„Mach doch lieber Pädiatrie, dann übst du schonmal für deine eigenen Kinder!“ Obwohl die Medizin weiblicher wird, bleibt eine andere Statistik gleich: Je höher die Position, desto weniger Frauen besetzen sie. Woran liegt das?
Erinnert ihr euch noch an den Spruch aus der Arzneimittelwerbung „[…] fragen Sie ihren Arzt oder Apotheker“? Während sich dieser Satz an dem gesellschaftlichen Wandel angepasst hat, sieht das in den Führungspositionen von staatlichen Kliniken in Deutschland anders aus. Der Deutsche Ärztinnenbund stellt seine neue Statistik „Medical Women on Top“ aus dem Jahr 2024 vor. Spoiler-Alarm: Es sieht immer noch nicht gut aus.
In die Statistik sind 37 staatliche Universitätskliniken aus Deutschland mit insgesamt 12.590 Personen in führenden Positionen eingeflossen. Außerdem wurden die laut des Deutschen Ärztinnenbundes 14 wichtigsten klinischen Fächer der höchsten Besoldungsstufe (W3) „mit großem Einfluss auf die Ausbildung der Studierenden, auf Therapieentscheidungen, Forschungsthemen“ ausgewählt.
Übersicht über alle 12.590 erfassten Personen. Credit: Deutsche Ärztinnenbund e.V.
Eine Sache springt direkt ins Auge: Je höher die hierarchische Stellung, desto niedriger ist der prozentuale Frauenanteil. Nur 14 % der Klinikdirektionen sind von einer Ärztin besetzt. Auch lokale Unterschiede wurden untersucht. Im Direktvergleich zwischen den einzelnen Kliniken stehen Dresden, TU München und Bonn an oberster Stelle mit 25–30 %, während Hannover, Würzburg und Frankfurt an der 5 %-Marke hängen.

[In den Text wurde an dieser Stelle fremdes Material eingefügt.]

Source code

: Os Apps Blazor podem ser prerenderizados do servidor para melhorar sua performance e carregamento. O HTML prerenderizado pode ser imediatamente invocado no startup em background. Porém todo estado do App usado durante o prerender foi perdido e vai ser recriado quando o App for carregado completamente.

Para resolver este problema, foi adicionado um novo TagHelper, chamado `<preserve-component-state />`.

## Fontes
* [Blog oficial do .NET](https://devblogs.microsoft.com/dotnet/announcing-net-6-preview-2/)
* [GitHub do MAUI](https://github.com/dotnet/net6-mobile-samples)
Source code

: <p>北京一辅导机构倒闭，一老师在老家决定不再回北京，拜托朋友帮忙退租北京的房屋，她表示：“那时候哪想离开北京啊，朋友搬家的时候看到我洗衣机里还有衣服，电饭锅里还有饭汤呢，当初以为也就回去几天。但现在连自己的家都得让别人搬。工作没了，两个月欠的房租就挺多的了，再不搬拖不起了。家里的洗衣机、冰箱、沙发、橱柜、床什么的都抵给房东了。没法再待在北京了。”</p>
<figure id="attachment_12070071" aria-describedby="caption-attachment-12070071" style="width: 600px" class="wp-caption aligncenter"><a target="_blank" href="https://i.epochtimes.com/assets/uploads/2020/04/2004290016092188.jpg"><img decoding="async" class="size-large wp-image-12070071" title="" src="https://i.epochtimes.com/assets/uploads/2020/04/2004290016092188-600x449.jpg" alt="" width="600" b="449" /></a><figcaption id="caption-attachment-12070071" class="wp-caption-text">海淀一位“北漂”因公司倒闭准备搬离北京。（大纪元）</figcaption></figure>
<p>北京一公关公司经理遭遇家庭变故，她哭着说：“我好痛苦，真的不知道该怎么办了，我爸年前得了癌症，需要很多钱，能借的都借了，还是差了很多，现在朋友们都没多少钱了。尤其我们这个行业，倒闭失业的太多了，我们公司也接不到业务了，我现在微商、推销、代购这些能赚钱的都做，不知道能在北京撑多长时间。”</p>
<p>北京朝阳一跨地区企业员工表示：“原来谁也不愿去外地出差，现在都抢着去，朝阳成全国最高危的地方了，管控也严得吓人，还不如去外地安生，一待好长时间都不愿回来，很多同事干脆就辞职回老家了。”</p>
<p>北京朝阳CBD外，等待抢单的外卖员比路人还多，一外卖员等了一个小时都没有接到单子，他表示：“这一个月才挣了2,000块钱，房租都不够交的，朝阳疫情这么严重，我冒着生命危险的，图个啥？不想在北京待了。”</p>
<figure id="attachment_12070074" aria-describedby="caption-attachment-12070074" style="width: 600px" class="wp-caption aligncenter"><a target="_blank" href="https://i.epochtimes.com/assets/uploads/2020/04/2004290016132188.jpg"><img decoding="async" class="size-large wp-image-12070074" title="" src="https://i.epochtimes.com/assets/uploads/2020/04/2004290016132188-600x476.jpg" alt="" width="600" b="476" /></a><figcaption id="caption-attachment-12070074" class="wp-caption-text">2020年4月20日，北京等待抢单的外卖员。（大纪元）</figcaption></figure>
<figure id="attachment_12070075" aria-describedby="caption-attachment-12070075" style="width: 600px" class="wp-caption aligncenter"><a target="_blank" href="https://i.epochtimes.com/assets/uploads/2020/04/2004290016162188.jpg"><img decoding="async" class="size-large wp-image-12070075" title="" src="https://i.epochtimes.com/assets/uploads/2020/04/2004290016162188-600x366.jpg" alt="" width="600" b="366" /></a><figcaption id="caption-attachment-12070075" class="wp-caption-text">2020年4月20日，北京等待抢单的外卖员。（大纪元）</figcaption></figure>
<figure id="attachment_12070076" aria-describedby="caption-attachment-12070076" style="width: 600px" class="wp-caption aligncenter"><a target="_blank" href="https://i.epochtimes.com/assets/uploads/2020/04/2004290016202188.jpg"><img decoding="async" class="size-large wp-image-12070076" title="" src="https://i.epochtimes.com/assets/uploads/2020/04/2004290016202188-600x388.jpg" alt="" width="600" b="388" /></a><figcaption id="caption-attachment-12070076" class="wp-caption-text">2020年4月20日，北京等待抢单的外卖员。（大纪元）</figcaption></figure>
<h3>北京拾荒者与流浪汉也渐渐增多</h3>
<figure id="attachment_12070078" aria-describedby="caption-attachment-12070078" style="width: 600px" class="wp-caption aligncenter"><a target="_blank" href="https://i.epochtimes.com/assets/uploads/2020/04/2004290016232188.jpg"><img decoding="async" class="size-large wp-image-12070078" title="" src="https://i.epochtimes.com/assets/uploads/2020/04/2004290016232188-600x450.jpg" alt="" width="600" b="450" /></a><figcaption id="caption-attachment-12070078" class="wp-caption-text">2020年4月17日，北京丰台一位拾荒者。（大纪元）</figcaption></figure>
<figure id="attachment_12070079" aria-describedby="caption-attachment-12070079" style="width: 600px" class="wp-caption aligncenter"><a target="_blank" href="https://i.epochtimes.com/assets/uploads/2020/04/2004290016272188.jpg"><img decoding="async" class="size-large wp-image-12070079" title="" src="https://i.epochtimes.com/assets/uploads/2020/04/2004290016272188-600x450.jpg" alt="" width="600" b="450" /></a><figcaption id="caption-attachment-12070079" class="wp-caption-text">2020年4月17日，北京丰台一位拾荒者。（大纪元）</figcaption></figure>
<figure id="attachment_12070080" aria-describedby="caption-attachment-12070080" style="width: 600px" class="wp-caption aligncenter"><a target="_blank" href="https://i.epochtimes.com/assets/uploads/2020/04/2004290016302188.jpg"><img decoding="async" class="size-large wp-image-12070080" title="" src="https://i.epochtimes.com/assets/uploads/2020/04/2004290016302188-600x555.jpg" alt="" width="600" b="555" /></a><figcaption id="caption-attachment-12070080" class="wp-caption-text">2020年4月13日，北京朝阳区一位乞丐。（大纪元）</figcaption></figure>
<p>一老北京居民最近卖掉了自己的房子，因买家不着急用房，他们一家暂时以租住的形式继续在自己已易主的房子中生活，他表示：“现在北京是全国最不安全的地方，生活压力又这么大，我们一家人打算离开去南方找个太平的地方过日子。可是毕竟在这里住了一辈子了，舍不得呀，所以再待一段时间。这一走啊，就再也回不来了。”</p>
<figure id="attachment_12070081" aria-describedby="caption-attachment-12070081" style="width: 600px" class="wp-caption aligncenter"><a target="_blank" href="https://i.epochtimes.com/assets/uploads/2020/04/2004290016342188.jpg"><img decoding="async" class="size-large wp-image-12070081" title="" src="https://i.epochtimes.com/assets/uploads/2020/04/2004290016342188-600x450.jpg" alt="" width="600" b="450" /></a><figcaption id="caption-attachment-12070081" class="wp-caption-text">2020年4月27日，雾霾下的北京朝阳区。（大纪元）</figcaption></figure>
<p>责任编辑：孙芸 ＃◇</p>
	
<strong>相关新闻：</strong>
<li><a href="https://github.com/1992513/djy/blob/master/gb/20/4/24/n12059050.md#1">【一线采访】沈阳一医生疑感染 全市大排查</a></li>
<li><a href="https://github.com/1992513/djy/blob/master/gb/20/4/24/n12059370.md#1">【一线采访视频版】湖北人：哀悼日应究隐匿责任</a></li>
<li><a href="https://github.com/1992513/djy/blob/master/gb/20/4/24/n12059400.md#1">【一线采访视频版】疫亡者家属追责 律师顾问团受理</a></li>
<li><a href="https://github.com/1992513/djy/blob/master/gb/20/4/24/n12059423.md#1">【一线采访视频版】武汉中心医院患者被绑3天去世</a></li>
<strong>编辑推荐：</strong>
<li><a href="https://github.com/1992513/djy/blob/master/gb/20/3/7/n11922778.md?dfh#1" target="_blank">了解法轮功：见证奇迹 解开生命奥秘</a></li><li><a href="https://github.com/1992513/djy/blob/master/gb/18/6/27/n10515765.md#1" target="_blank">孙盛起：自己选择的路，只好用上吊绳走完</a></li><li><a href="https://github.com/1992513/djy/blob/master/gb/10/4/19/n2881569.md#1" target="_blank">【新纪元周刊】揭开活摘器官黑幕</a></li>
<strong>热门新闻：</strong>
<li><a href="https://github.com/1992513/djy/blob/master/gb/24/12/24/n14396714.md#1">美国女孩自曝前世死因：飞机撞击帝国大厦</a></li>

Eine erfreuliche Entwicklung ist der Anteil an Oberärztinnen, der insgesamt auf 41 % gestiegen ist. Besonders die Gynäkologie glänzt mit fast 70 %. Das Argument des „mangelnden Interesses an chirurgischen Fächern“ ist damit geschlagen. Auch die Dermatologie und Pädiatrie überqueren locker die 50 %-Hürde. Das kann an einem vermehrten Interesse der Ärztinnen an den Fächern liegen. Aber auch eine positiver Rückkopplungsmechanismus kann ein Grund für die hohen Prozentzahlen sein. Eine erhöhte weibliche Präsenz begünstigt den Einstieg weiterer Frauen in das Fachgebiet – ein Effekt, der sich mit der Zeit verstärkt.
Inzwischen ist klar, dass Frauen sich trotz bestehender Qualifikationen seltener auf Führungspositionen bewerben. Das liegt unter anderem am Vereinbarkeitsproblem von Kind und Beruf, das auch heutzutage noch oft nur den Müttern überbelassen wird – obwohl sich beide Elternteile für ein gemeinsames Kind entscheiden. Eine Reform der bisherigen Strukturen ist dringend erforderlich, um dem Anteil an weiblichen Studentinnen von rund 70 % gerecht zu werden.